(Data for the task Opens)
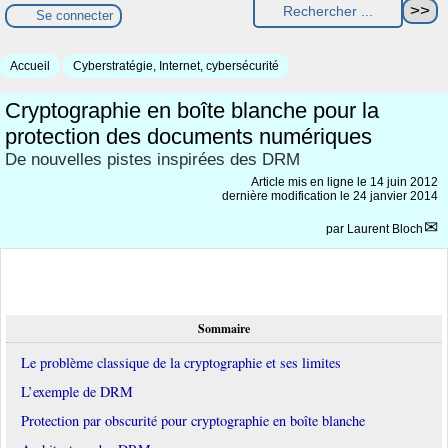
Se connecter
Accueil
Cyberstratégie, Internet, cybersécurité
Cryptographie en boîte blanche pour la
protection des documents numériques
De nouvelles pistes inspirées des DRM
Article mis en ligne le
14 juin 2012
dernière modification le 24 janvier 2014
par
Laurent Bloch
Sommaire
Le problème classique de la cryptographie et ses limites
L’exemple de DRM
Protection par obscurité pour cryptographie en boîte blanche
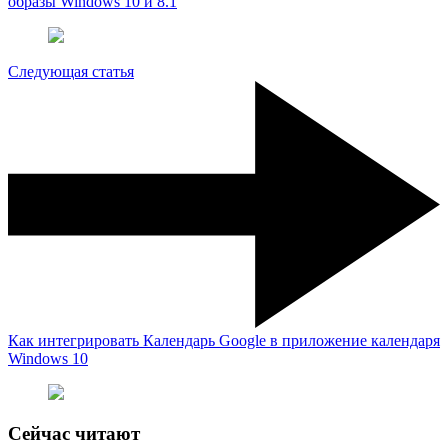
образы Windows 10 и 8.1
Следующая статья
Как интегрировать Календарь Google в приложение календаря
Windows 10
Сейчас читают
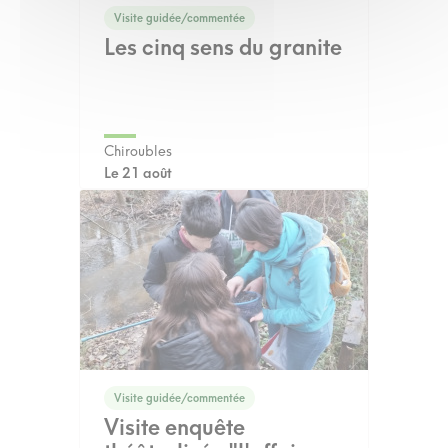
Visite guidée/commentée
Les cinq sens du granite
Chiroubles
Le 21 août
Visite guidée/commentée
Visite enquête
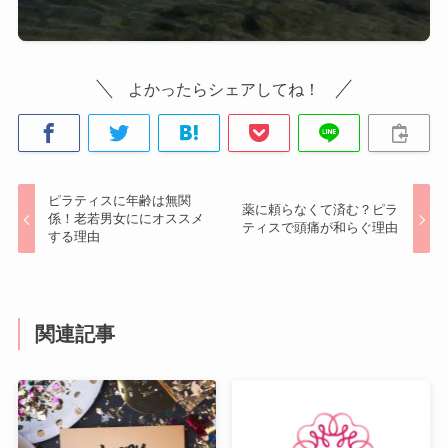
よかったらシェアしてね！
ピラティスに年齢は無関
薬に頼らなくて済む？ピラ
係！老若男女ににオススメ
ティスで頭痛が和らぐ理由
する理由
関連記事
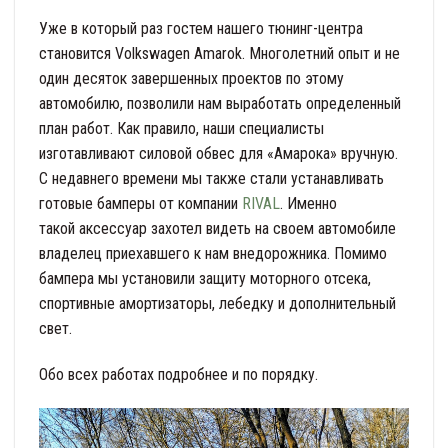
Уже в который раз гостем нашего тюнинг-центра
становится Volkswagen Amarok. Многолетний опыт и не
один десяток завершенных проектов по этому
автомобилю, позволили нам выработать определенный
план работ. Как правило, наши специалисты
изготавливают силовой обвес для «Амарока» вручную.
С недавнего времени мы также стали устанавливать
готовые бамперы от компании
RIVAL
. Именно
такой аксессуар захотел видеть на своем автомобиле
владелец приехавшего к нам внедорожника. Помимо
бампера мы установили защиту моторного отсека,
спортивные амортизаторы, лебедку и дополнительный
свет.
Обо всех работах подробнее и по порядку.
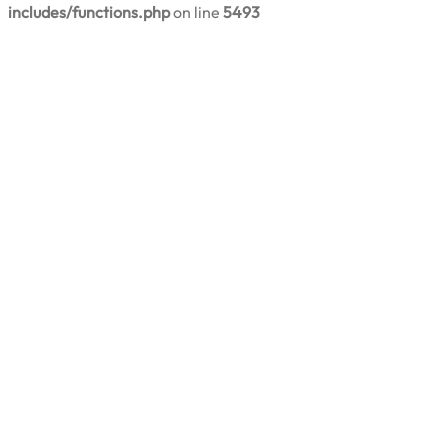
includes/functions.php
on line
5493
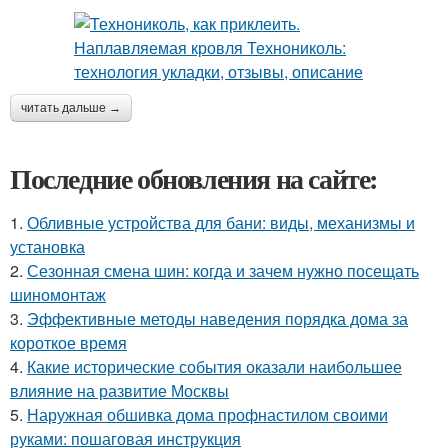
читать дальше →
Последние обновления на сайте:
1.
Обливные устройства для бани: виды, механизмы и
установка
2.
Сезонная смена шин: когда и зачем нужно посещать
шиномонтаж
3.
Эффективные методы наведения порядка дома за
короткое время
4.
Какие исторические события оказали наибольшее
влияние на развитие Москвы
5.
Наружная обшивка дома профнастилом своими
руками: пошаговая инструкция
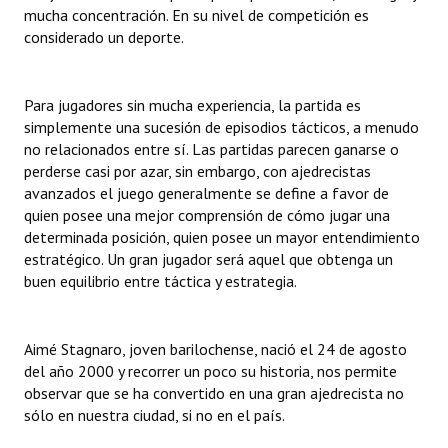
mucha concentración. En su nivel de competición es
considerado un deporte.
Dictámenes Asesoría Letrada
Actas de Sesión
Para jugadores sin mucha experiencia, la partida es
Informes de Unidad Coordinadora
simplemente una sucesión de episodios tácticos, a menudo
no relacionados entre sí. Las partidas parecen ganarse o
Ejecución Presupuestaria
perderse casi por azar, sin embargo, con ajedrecistas
avanzados el juego generalmente se define a favor de
Actas de Audiencias Públicas
quien posee una mejor comprensión de cómo jugar una
determinada posición, quien posee un mayor entendimiento
NORMATIVA
estratégico. Un gran jugador será aquel que obtenga un
buen equilibrio entre táctica y estrategia.
Comunicaciones
Declaraciones
Aimé Stagnaro, joven barilochense, nació el 24 de agosto
del año 2000 y recorrer un poco su historia, nos permite
Resoluciones
observar que se ha convertido en una gran ajedrecista no
sólo en nuestra ciudad, si no en el país.
Resoluciones de Presidencia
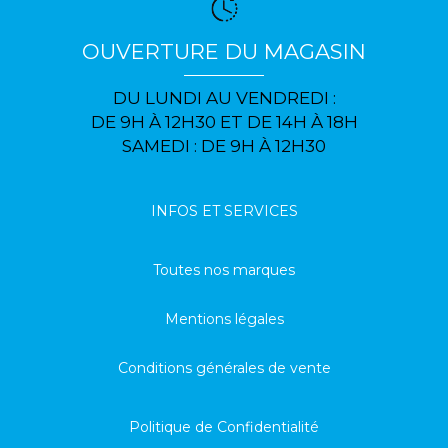
OUVERTURE DU MAGASIN
DU LUNDI AU VENDREDI :
DE 9H À 12H30 ET DE 14H À 18H
SAMEDI : DE 9H À 12H30
INFOS ET SERVICES
Toutes nos marques
Mentions légales
Conditions générales de vente
Politique de Confidentialité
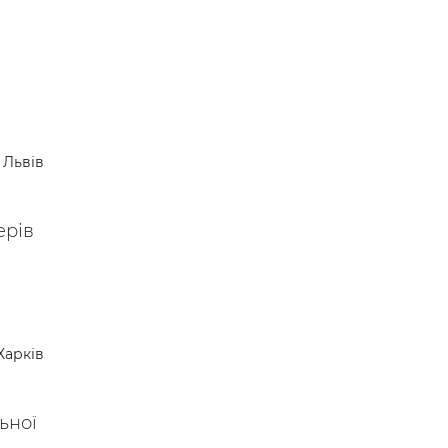
Львів
ерів
Харків
ьної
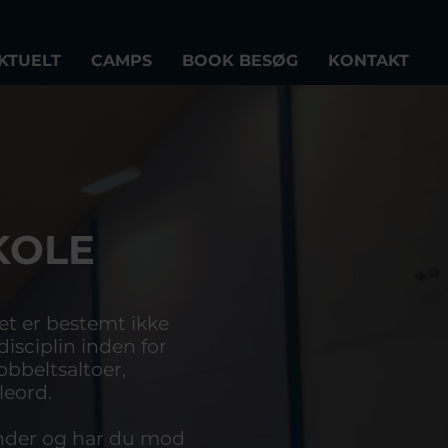
KTUELT
CAMPS
BOOK BESØG
KONTAKT
KOLE
et er bestemt ikke
isciplin inden for
obbeltsaltoer,
leord.
ynder og har du mod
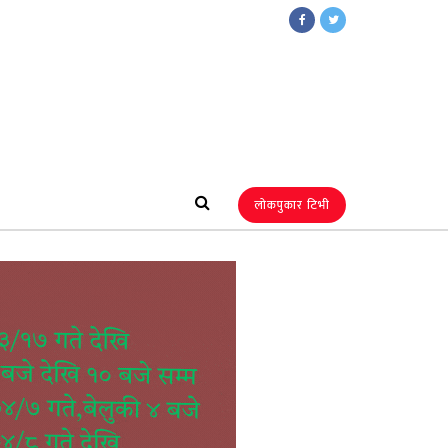
लोकपुकार टिभी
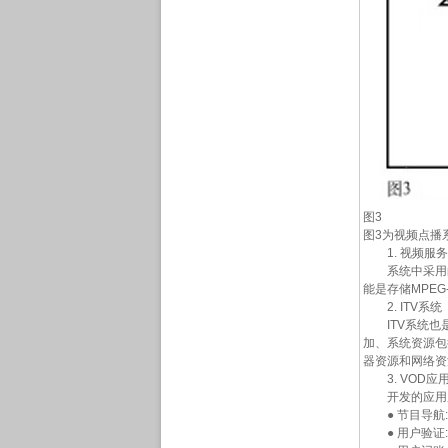
图3
图3为视频点播
1. 视频服务
系统中采用的视
能是存储MPE
2. ITV系统
ITV系统也是
加、系统资源包
器资源和网络资
3. VOD应
开发的应用服务
● 节目导航:
● 用户验证:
(Data for the task Closes)
Your answer should be the lines from the opening of the records through the line with "Le problème classique", both ends retyped exactly and pictures left out.

Se connecter
Accueil
Cyberstratégie, Internet, cybersécurité
Cryptographie en boîte blanche pour la
protection des documents numériques
De nouvelles pistes inspirées des DRM
Article mis en ligne le
14 juin 2012
dernière modification le 24 janvier 2014
par
Laurent Bloch
Sommaire
Le problème classique de la cryptographie et ses limites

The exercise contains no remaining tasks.